Let’s forget about the “superhero” universe for a minute. Let’s not worry about continuity and connectivity and just look at this film as a film, as if it exists all by itself. Okay?
Now, that’s easy for me, since I haven’t really been following the “DC Universe” films. I saw (in fact I own) the second Nolen Batman film, The Dark Knight. But that’s about it. I really wasn’t interested in When Batman Met Superman or whatever it was called.
I wasn’t all that familiar with the source material, either–I know the basics of the character concept and I vaguely remember the old TV show. Okay, I remember Lynda Carter in the amazon outfit. But I can’t recall ever reading the comic book.
So when I went in to see Patty Jenkins’ Wonder Woman I was able to look at it from a fresh perspective. And what I saw was historical magical realism expounding upon a mythic theme.
Here I’ll put in my usual spoiler caution. I do try to avoid spoilers in my reviews and media discussions, however I will be talking about overarching themes and hence what I say may give away parts of the story. For this I apologize. Since I strongly recommend this film, I would urge my readers to go see it first, then read my analysis.
Comparisons have been made to the first Captain America film, and I think some of those are just the nature of the two films–all war movies are going to have certain scenes in common. There are moments that feel like a deliberate echo, though, but I think those echoes serve to show the contrast between the characters.
Captain Steve Rogers is Jack the Giant Killer. He’s everyman–“just a kid from Brooklyn” is how he puts it. He’s inspiring because he’s an ordinary man elevated to extraordinary heights without losing his essential humanity. He is “who we are”.
Diana is exactly the opposite. She is a goddess who has left Paradise to inspire mankind. She is “what we’re fighting for.”
Which is not to say that Diana is not herself a warrior–she is, and the combat sequences featuring Gal Gadot are some of the best that I have seen in any action film. A bit heavy on the “bullet-time” upon occasion, but I see that more as a symptom of the current state of the art than a reflection on Jenkins’ filmmaking. It’s like split screen in the 1970s–everybody does it.
But despite the title, Diana is not a woman.
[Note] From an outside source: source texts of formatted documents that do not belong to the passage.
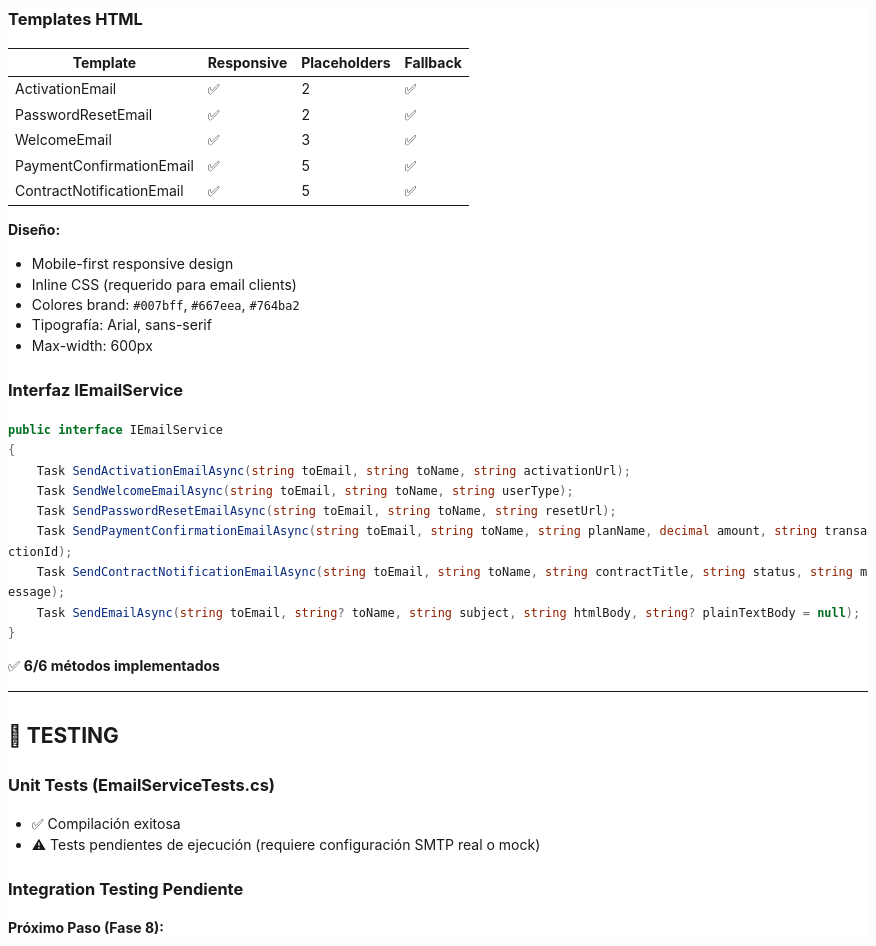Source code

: ### Templates HTML

| Template | Responsive | Placeholders | Fallback |
|----------|------------|--------------|----------|
| ActivationEmail | ✅ | 2 | ✅ |
| PasswordResetEmail | ✅ | 2 | ✅ |
| WelcomeEmail | ✅ | 3 | ✅ |
| PaymentConfirmationEmail | ✅ | 5 | ✅ |
| ContractNotificationEmail | ✅ | 5 | ✅ |

**Diseño:**
- Mobile-first responsive design
- Inline CSS (requerido para email clients)
- Colores brand: `#007bff`, `#667eea`, `#764ba2`
- Tipografía: Arial, sans-serif
- Max-width: 600px

### Interfaz IEmailService

```csharp
public interface IEmailService
{
    Task SendActivationEmailAsync(string toEmail, string toName, string activationUrl);
    Task SendWelcomeEmailAsync(string toEmail, string toName, string userType);
    Task SendPasswordResetEmailAsync(string toEmail, string toName, string resetUrl);
    Task SendPaymentConfirmationEmailAsync(string toEmail, string toName, string planName, decimal amount, string transactionId);
    Task SendContractNotificationEmailAsync(string toEmail, string toName, string contractTitle, string status, string message);
    Task SendEmailAsync(string toEmail, string? toName, string subject, string htmlBody, string? plainTextBody = null);
}
```

✅ **6/6 métodos implementados**

---

## 🧪 TESTING

### Unit Tests (EmailServiceTests.cs)

- ✅ Compilación exitosa
- ⚠️ Tests pendientes de ejecución (requiere configuración SMTP real o mock)

### Integration Testing Pendiente

**Próximo Paso (Fase 8):**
Not a human female. She is a goddess, in the classical Greek sense of a personification of virtue, like a muse or the classical image of Lady Justice. She represents an ideal, the best that the human race can be, just, courageous, merciful, and strong. Gadot pulls off that character marvelously, combining innocence and wisdom. When she charges into battle you want to follow her, because she represents what we are meant to be, and what we are meant to do. The violence in Wonder Woman is purposeful violence, the strong rising up to defend the weak.
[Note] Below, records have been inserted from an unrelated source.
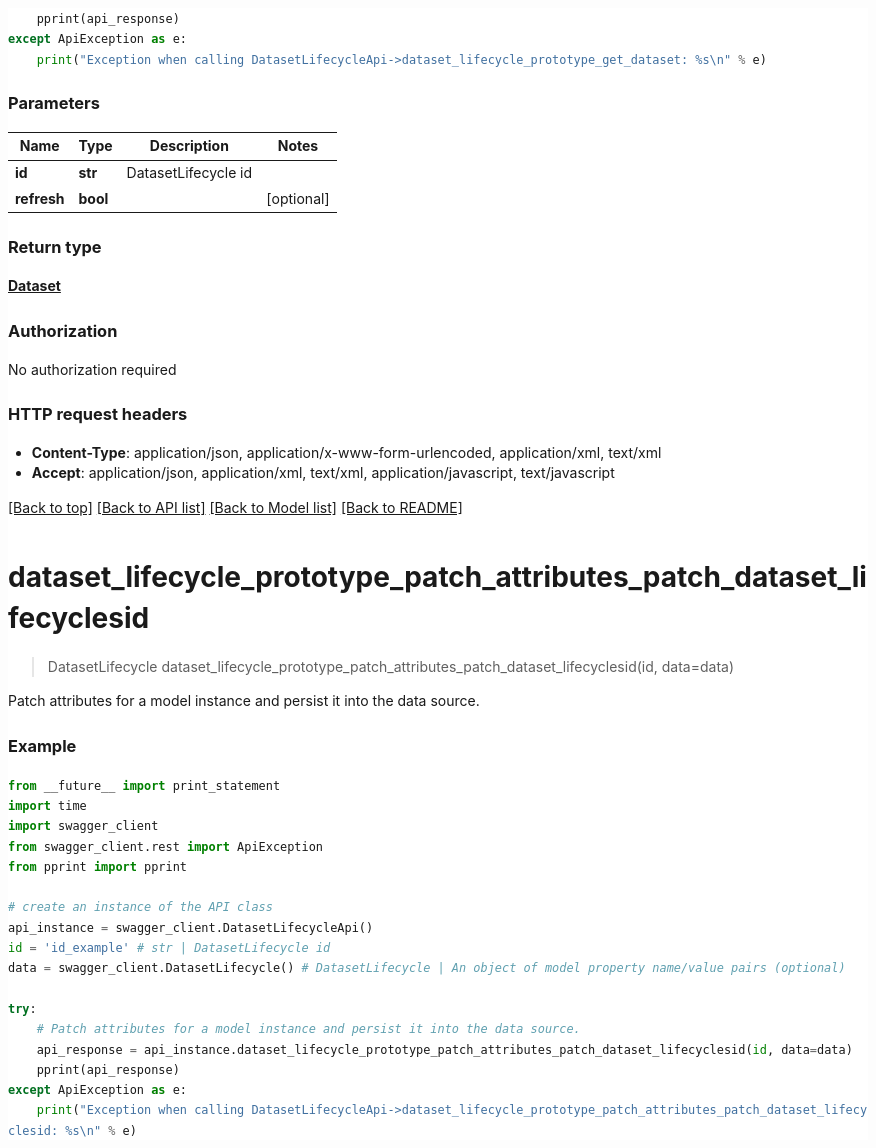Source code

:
 ```python
    pprint(api_response)
except ApiException as e:
    print("Exception when calling DatasetLifecycleApi->dataset_lifecycle_prototype_get_dataset: %s\n" % e)
```

### Parameters

Name | Type | Description  | Notes
------------- | ------------- | ------------- | -------------
 **id** | **str**| DatasetLifecycle id | 
 **refresh** | **bool**|  | [optional] 

### Return type

[**Dataset**](Dataset.md)

### Authorization

No authorization required

### HTTP request headers

 - **Content-Type**: application/json, application/x-www-form-urlencoded, application/xml, text/xml
 - **Accept**: application/json, application/xml, text/xml, application/javascript, text/javascript

[[Back to top]](#) [[Back to API list]](../README.md#documentation-for-api-endpoints) [[Back to Model list]](../README.md#documentation-for-models) [[Back to README]](../README.md)

# **dataset_lifecycle_prototype_patch_attributes_patch_dataset_lifecyclesid**
> DatasetLifecycle dataset_lifecycle_prototype_patch_attributes_patch_dataset_lifecyclesid(id, data=data)

Patch attributes for a model instance and persist it into the data source.

### Example 
```python
from __future__ import print_statement
import time
import swagger_client
from swagger_client.rest import ApiException
from pprint import pprint

# create an instance of the API class
api_instance = swagger_client.DatasetLifecycleApi()
id = 'id_example' # str | DatasetLifecycle id
data = swagger_client.DatasetLifecycle() # DatasetLifecycle | An object of model property name/value pairs (optional)

try: 
    # Patch attributes for a model instance and persist it into the data source.
    api_response = api_instance.dataset_lifecycle_prototype_patch_attributes_patch_dataset_lifecyclesid(id, data=data)
    pprint(api_response)
except ApiException as e:
    print("Exception when calling DatasetLifecycleApi->dataset_lifecycle_prototype_patch_attributes_patch_dataset_lifecyclesid: %s\n" % e)
```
We see this inspiration in the character of Steve Trevor, played to perfection by Chris Pine. He’s the everyman in this film, and his growing comprehension that he is in the presence of divinity makes us believe in Diana. The small but delightful supporting cast of misfits that aids Diana and Trevor in their mission echoes Captain America’s “Howling Commandos”, but with a significant difference. Diana’s followers are men who have lost their inspiration, men in whom the spark of virtue is all but extinguished until she fans it into life again.
All in all, a magnificent film–an inspiring film. I left the theater feeling good about humanity.